As a clarification, suppose I have a table called foo
with a single column, typed map
, named column_containing_map
.
Now I want to create a new table that also has one column, typed map
, but I want each map (which is contained within a single column) to have an additional key-value pair.
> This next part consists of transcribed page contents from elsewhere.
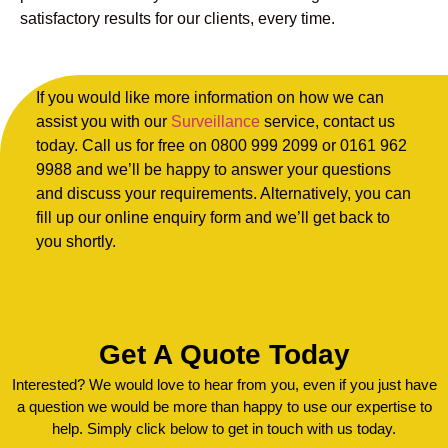
satisfactory results for our clients, every time.
If you would like more information on how we can
assist you with our
Surveillance
service, contact us
today. Call us for free on 0800 999 2099 or 0161 962
9988 and we’ll be happy to answer your questions
and discuss your requirements. Alternatively, you can
fill up our online enquiry form and we’ll get back to
you shortly.
Get A Quote Today
Interested? We would love to hear from you, even if you just have
a question we would be more than happy to use our expertise to
help. Simply click below to get in touch with us today.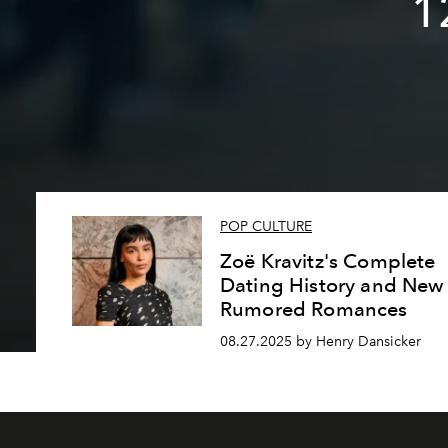
1
POP CULTURE
Zoë Kravitz's Complete
Dating History and New
Rumored Romances
08.27.2025 by Henry Dansicker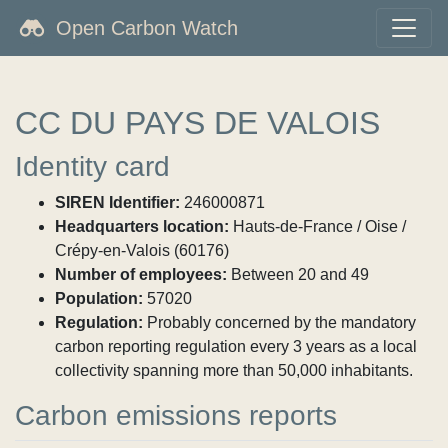
Open Carbon Watch
CC DU PAYS DE VALOIS
Identity card
SIREN Identifier:
246000871
Headquarters location:
Hauts-de-France / Oise /
Crépy-en-Valois (60176)
Number of employees:
Between 20 and 49
Population:
57020
Regulation:
Probably concerned by the mandatory
carbon reporting regulation every 3 years as a local
collectivity spanning more than 50,000 inhabitants.
Carbon emissions reports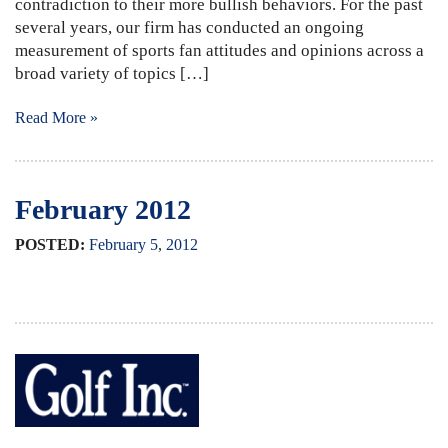
contradiction to their more bullish behaviors. For the past
several years, our firm has conducted an ongoing
measurement of sports fan attitudes and opinions across a
broad variety of topics […]
Read More »
February 2012
POSTED:
February
5
,
2012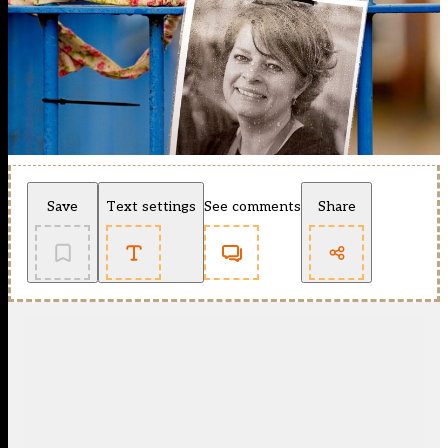
Save
Text settings
See comments
Share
A query might look like this:
CREATE TABLE IF NOT EXISTS bar AS
SELECT ADD_TO_MAP(column_containing_map, "NewKey", "NewValue")
FROM foo;
Then the table bar
would contain the same maps as table foo
except each map in bar
would have an additional key-value pair.
Consider you have a student table which contains student marks in various subjects.
hive> desc student;
id string
name string
class string
marks map<string,string>
You can insert values directly to table as below.
INSERT INTO TABLE student
SELECT STACK(1,
'100','Sekar','Mathematics',map("Mathematics","78")
)
FROM empinfo
LIMIT 1;
Here 'empinfo' table can be any table in your database.
And Results are:
100 Sekar Mathematics {"Mathematics":"78"}
I'm sorry, I didn't quite get this. What do you mean by with some UDF or built-in function?If you wish to insert into a table which has a Map field it's similar to any other datatype. For example :
I have a table called complex1, created like this :
CREATE TABLE complex1(c1 array<string>, c2 map<int,string> ) ROW FORMAT DELIMITED FIELDS TERMINATED BY ',' COLLECTION ITEMS TERMINATED BY '-' MAP KEYS TERMINATED BY ':' LINES TERMINATED BY '\n';
I also have a file, called com.txt, which contains this :
Mohammad-Tariq,007:Bond
Now, i'll load this data into the above created table :
load data inpath '/inputs/com.txt' into table complex1;
So this table contains :
select * from complex1;
OK
["Mohammad","Tariq"] {7:"Bond"}
Time taken: 0.062 seconds
I have one more table, called complex2 :
CREATE TABLE complex2(c1 map<int,string>);
Now, to select data from complex1 and insert into complex2 i'll do this :
insert into table complex2 select c2 from complex1;
Scan the table to cross check :
select * from complex2;
OK
{7:"Bond"}
Time taken: 0.062 seconds
HTH
I think the combine function from brickhouse will do what you need. Slightly modifying the query in your original question, it would look something like this
SELECT
combine(column_containing_map, str_to_map("NewKey:NewValue"))
FROM
foo;
The limitation with this example is that str_to_map creates a MAP< STRING,STRING >. If your hive map contains other primitive types for the keys or values, this won't work.